Highlights & Insights

  • The overall design of extending VQGAN from 2D to the 3D video domain is incredibly complete—spanning from the 3D encoder-decoder, spatial-temporal codebooks, and marginal regularization to the two-stage training strategy. Each component is backed by clear design motivations and ablation validations.
  • The improvement introduced by marginal prior regularization, though simple, is ingenious—replacing one-hot indices with continuous similarity scores to count codebook usage frequency. This allows code words not hit by nearest-neighbor search to still receive gradient signals. This trick can be transferred to any VQ approach requiring codebook optimization.
  • The approach of using DINOv2 as the discriminator backbone is noteworthy. The pre-trained features offer more stable training signals, preventing the mode collapse issues often encountered when training discriminators from scratch. This "frozen feature network + lightweight head" discriminator paradigm has widespread applicability.

Limitations & Future Work

  • On the deflickering task, the FVD is inferior to DVP (100.7 vs 14.53). However, DVP requires flicker-free reference videos while the proposed method does not. Under a fair comparison, the advantage of the proposed method is clear, yet a performance gap still exists.
  • The training data was rigorously filtered (down from 16,000 videos to 3,200), meaning generalization when deployed to highly diverse scenarios remains unverified.
  • The video input is limited to 24 frames (1 second). Processing longer videos requires sliding windows or segmentation, which may introduce inconsistencies between segments.
  • The model only focuses on the facial region and requires prior face detection and cropping. While cropping the training data simplifies the pipeline, videos with low face-to-background ratios still require additional pre-processing.
  • vs CodeFormer: CodeFormer is a representative image-level VQGAN codebook method. This work extends it to the video domain and introduces a temporal codebook, comprehensively outperforming it on video restoration.
  • vs PGTFormer: PGTFormer is a recent SOTA for BFVR, but its temporal receptive field is restricted to two frames.

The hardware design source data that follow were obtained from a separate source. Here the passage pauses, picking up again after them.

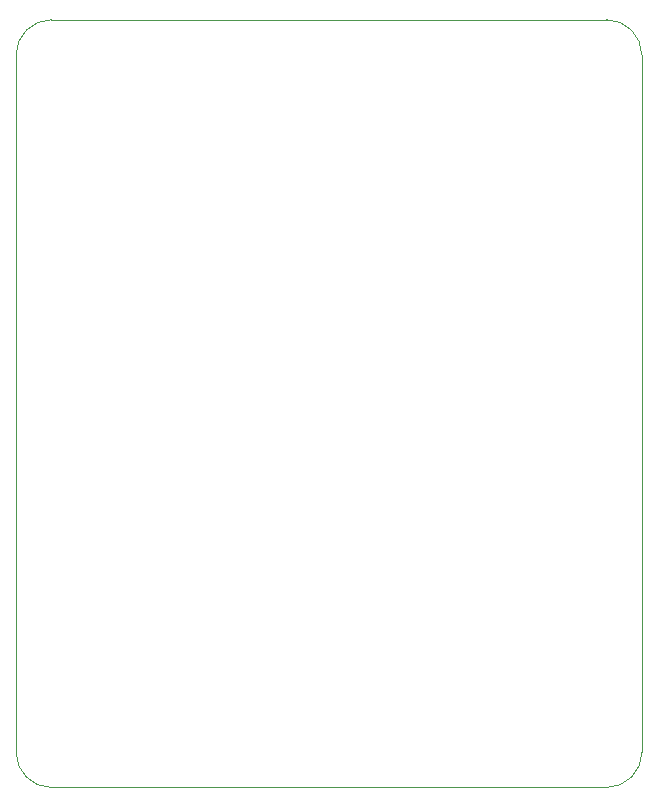
<source format=gbr>
%TF.GenerationSoftware,KiCad,Pcbnew,(5.1.10-1-10_14)*%
%TF.CreationDate,2021-10-09T22:57:50-04:00*%
%TF.ProjectId,Hermes_Pico,4865726d-6573-45f5-9069-636f2e6b6963,rev?*%
%TF.SameCoordinates,Original*%
%TF.FileFunction,Profile,NP*%
%FSLAX46Y46*%
G04 Gerber Fmt 4.6, Leading zero omitted, Abs format (unit mm)*
G04 Created by KiCad (PCBNEW (5.1.10-1-10_14)) date 2021-10-09 22:57:50*
%MOMM*%
%LPD*%
G01*
G04 APERTURE LIST*
%TA.AperFunction,Profile*%
%ADD10C,0.050000*%
%TD*%
G04 APERTURE END LIST*
D10*
X269500000Y-118500000D02*
G75*
G02*
X266500000Y-121500000I-3000000J0D01*
G01*
X266500000Y-56500000D02*
G75*
G02*
X269500000Y-59500000I0J-3000000D01*
G01*
X216500000Y-59500000D02*
G75*
G02*
X219500000Y-56500000I3000000J0D01*
G01*
X219500000Y-121500000D02*
G75*
G02*
X216500000Y-118500000I0J3000000D01*
G01*
X269500000Y-59500000D02*
X269500000Y-118500000D01*
X219500000Y-56500000D02*
X266500000Y-56500000D01*
X216500000Y-118500000D02*
X216500000Y-59500000D01*
X266500000Y-121500000D02*
X219500000Y-121500000D01*
M02*

</source>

This work utilizes 3D convolutions and a motion residual codebook to capture a much larger temporal receptive field.
  • vs KEEP: KEEP leverages restored frames to guide subsequent frames based on Kalman filtering, but requires RealESRGAN pre-processing, making the pipeline overly complex. The proposed end-to-end framework is much simpler and more efficient.

Rating

  • Novelty: ⭐⭐⭐⭐ The overall design of the 3D-VQGAN paired with the dual spatial-temporal codebook is highly innovative, and the marginal prior regularization is a simple yet effective improvement.
  • Experimental Thoroughness: ⭐⭐⭐⭐⭐ BFVR + two deflickering tasks + detailed ablation studies, with comprehensive evaluations across quality, consistency, and efficiency.
  • Writing Quality: ⭐⭐⭐⭐ Clear motivation, complete framework description, and abundant figures and tables.
  • Value: ⭐⭐⭐⭐ Simultaneous breakthroughs in both efficiency and effectiveness, with clear industrial application value.